Jumat, 12 April 2013

"Rumah Saya Sebesar..."

Dulu, ketika saya masih kecil, ya sekitar usia 5-6 tahun, saya seringkali terlibat "lomba" dengan teman-teman sebaya. Lomba yang nge-trend waktu itu adalah lomba "besar-besaran" kepemilikan atas sesuatu. Namanya juga anak kecil, "lomba" yang diikuti ya biasanya lomba adu mulut...hehe

Mulailah teman saya itu unjuk gigi duluan, "Rumah saya itu lebih besar dari rumahmu." Ditantang seperti itu jelas naluri emosi saya meningkat. Seandainya ketika itu saya tau bahwa rumah yang dia maksud adalah rumah orang tuanya, mungkin saya tidak terlampau emosi, sialnya saya belum tau. Langsung saja saya balas, "Rumah saya jelas lebih besar dari rumahmu, rumah saya sebesar komplek perumahan ini." Tak mau kalah, dia membalasnya, "Rumah saya sebesar kota!!". Masih dengan emosi, saya mengatakan, "Rumah saya sebesar pulau". Emosi melihat tangan saya yang bergerak membentuk sebuah lingkaran besar, dia membalasnya lagi, "Rumah saya sebesar Negara Indonesia." Mulailah saya berpikir sejenak, kemudian akhirnya muncul ide cemerlang.
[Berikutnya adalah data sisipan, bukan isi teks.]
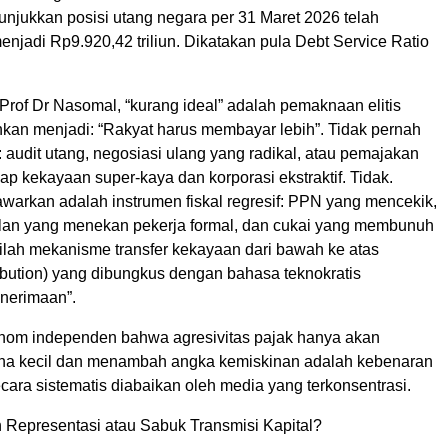
jukkan posisi utang negara per 31 Maret 2026 telah
jadi Rp9.920,42 triliun. Dikatakan pula Debt Service Ratio
Prof Dr Nasomal, “kurang ideal” adalah pemaknaan elitis
hkan menjadi: “Rakyat harus membayar lebih”. Tidak pernah
: audit utang, negosiasi ulang yang radikal, atau pemajakan
dap kekayaan super-kaya dan korporasi ekstraktif. Tidak.
awarkan adalah instrumen fiskal regresif: PPN yang mencekik,
lan yang menekan pekerja formal, dan cukai yang membunuh
 Inilah mekanisme transfer kekayaan dari bawah ke atas
ibution) yang dibungkus dengan bahasa teknokratis
nerimaan”.
nom independen bahwa agresivitas pajak hanya akan
ha kecil dan menambah angka kemiskinan adalah kebenaran
cara sistematis diabaikan oleh media yang terkonsentrasi.
 Representasi atau Sabuk Transmisi Kapital?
Sambil tersenyum saya mengatakan, "Rumah saya sebesar dunia..haha!!" Dengan cepat teman saya itu mengatakan, "Rumah saya sebesar alam semesta!" Wuih...besar banget pikir saya. Untuk ukuran anak kecil, frase "alam semesta" udah nyangkut di otaknya saja sudah luar biasa, apalagi dia bisa menggunakannya untuk melawan saya waktu itu. Saya mulai kehabisan kata-kata...tuk..tuk..tuk...dan kemudian secercah harapanpun muncul, dengan santai dan sambil tersenyum saya mengatakan, "Rumah saya sebesar Tuhan." Teman saya langsung diam seribu bahasa, walaupun saya tau betul dia tidak menguasai seribu bahasa. Jangankan seribu bahasa, bahasa Indonesianya saja masih acak-acakan.
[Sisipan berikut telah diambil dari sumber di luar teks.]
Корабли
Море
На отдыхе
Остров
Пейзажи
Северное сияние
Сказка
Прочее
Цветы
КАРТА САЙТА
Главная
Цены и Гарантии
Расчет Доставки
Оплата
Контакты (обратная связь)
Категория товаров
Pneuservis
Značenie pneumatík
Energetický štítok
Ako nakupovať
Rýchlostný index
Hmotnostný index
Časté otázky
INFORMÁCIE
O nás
Bagi sebagian orang, cerita di atas mungkin lucu, mungkin biasa saja, atau bahkan mungkin ada yang tersinggung karena mengeksplorasi sesuatu yang membawa-bawa Tuhan dalam perkelahian. Tapi ya namanya juga anak kecil..hehe. Habis beradu mulut, biasanya tak lebih dari 5 menit, 2 jari kelingking sudah tertaut kembali. Melalui ilustrasi cerita di atas, yang ingin saya sampaikan adalah bahwa kita akan selalu "menang" dengan "mengandalkan Tuhan". Mengandalkan Tuhan yang saya makud tentu tidak persis sama dengan cerita di atas, tapi dengan meletakkan prinsip tersebut di hati kita masing-masing, tidak perlu sesumbar atau bahkan digunakan untuk merendahkan orang lain yang berbeda cara pandangnya. Cukup untuk diri sendiri dulu. Menang yang keren itu bukan dengan mengalahkan orang lain, tapi dengan meredam keinginan-keinginan untuk menyombongkan diri. Banyak hal yang rasa-rasanya tidak mungkin kita lakukan dalam hidup ini. Dan bila kita ingin mengurangi ketidakmungkinan-ketidakmungkinan tersebut, jangan hanya mengandalkan diri sendiri, andalkan Tuhan, pasrah dan ikhlas. Walaupun masih sulit, kita coba dan tidak lupa saling mengingatkan.